THE COMPETITIVE MARKET
In the previous analysis we assumed the individual moves freely along the line AB, and we ignored—and assumed that the individual ignored—any effect his borrowing or lending decisions might have on the equilibrium interest rate itself. What would happen, though, if the total amount of loans outstanding in the market when the person was doing no borrowing or lending was $10 million, and if our person then decided to lend, say, $5 million? His lending would be half as much as the rest of the market put together, and it would not be unreasonable to think that the equilibrium interest rate would fall to induce more borrowers into the market to take his additional loans. In such a situation the person would have some power in the market to influence the equilibrium rate significantly, and he would take this power into consideration in making his decisions.
In the modern financial market, however, the total amount of borrowing and lending is not $10 million; it is closer to $10 trillion. In such a huge market no one investor or even any single company can have a significant effect (although
a government might). We assume, then, in all of our subsequent discussions and analyses that the financial market is competitive. By that we mean no individuals or firms think they have any effect whatsoever on the interest rates that they face no matter how much borrowing, lending, or investing they do. In the language of economics, individuals who respond to rates and prices by acting as though they have no influence on them are called price takers, and this assumption is sometimes called the price-taking assumption. It is the condition of perfectly competitive financial markets (or, more simply, perfect markets). The
following conditions are likely to lead to this:
1. Trading is costless. Access to the financial markets is free.
2. Information about borrowing and lending opportunities is available.
3. There are many traders, and no single trader can have a significant impact on market prices.
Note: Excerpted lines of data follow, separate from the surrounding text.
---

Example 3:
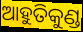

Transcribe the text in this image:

ଆହୁତିକୁଣ୍ଡ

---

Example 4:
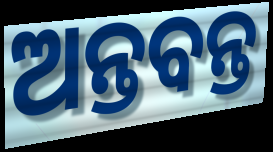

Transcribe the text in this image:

ଅନ୍ତବନ୍ତ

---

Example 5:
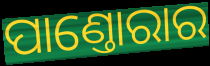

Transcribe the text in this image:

ପାଣ୍ତୋରାର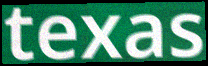
texas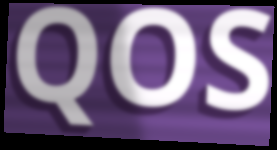
QOS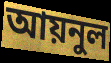
আয়নুলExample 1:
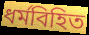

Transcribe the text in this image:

ধর্মবিহিত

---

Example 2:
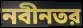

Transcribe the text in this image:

নবীনতর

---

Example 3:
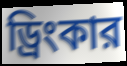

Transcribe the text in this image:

ড্রিংকার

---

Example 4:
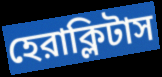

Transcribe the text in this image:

হেরাক্লিটাস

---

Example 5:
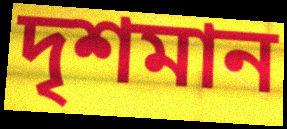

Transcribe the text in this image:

How Many Interest Rates Are There in a Competitive Market?
An important point about this one-year market where no defaults can take place is that only one interest rate can be quoted in the market at any one time. Suppose that some competing record keepers decide to set up a rival market. To attract customers, their business plan is to offer lower interest rates, say, 9 percent. Their business plan is based on the hope that they will be able to attract borrowers away from the first market and soon have all of the business.
Their business plan will work, but it will do so beyond their wildest expectations. They will indeed attract the borrowers, all $11 million worth of them! But the matter doesn’t stop there. By offering to borrow and lend at 9 percent when another market is offering 10 percent, they have created the proverbial money machine.
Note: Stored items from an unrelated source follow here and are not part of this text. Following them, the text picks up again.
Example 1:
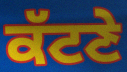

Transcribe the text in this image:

ਕੱਟਣੇ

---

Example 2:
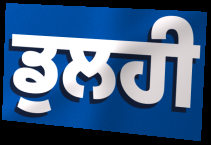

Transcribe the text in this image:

ਡੁਲਹੀ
The world of finance is populated by sharp-eyed inhabitants who would not let this opportunity slip by them. Any one of these, whether a borrower or a lender, would go to the new market and borrow everything he could at the 9-percent rate. At the same time he was borrowing in the new market, he would also be striking a deal to lend in the old market at the 10-percent rate. If he could borrow $100 million at 9 percent and lend it at 10 percent, he would be able to net 1 percent, or $1 million, next year. He would repay the $109 million he owed to the new market from the $110 million he receives when the 10-percent loans
he made in the original market are repaid, pocketing $1 million profit.
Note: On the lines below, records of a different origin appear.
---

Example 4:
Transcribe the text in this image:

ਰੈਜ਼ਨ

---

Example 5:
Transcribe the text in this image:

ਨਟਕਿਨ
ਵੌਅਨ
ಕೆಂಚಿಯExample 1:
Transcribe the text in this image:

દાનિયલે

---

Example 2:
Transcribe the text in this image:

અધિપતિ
This process of striking a deal in one market and an offsetting deal in another market simultaneously and at more favorable terms is called arbitrage, and doing it is called arbitraging. Of course, someone must be paying for all this free money, and it must be the record keepers because the borrowers and the lenders are all making money. Our intrepid entrepreneurs will lose their proverbial shirts and go out of business. The moral of this is clear:
As soon as different interest rates are offered for essentially the same risk-free loans, arbitrageurs will take advantage of the situation by borrowing at the low rate and lending at the high rate. The gap between the two rates will be closed quickly, and for all practical purposes there will be only one rate available in the market.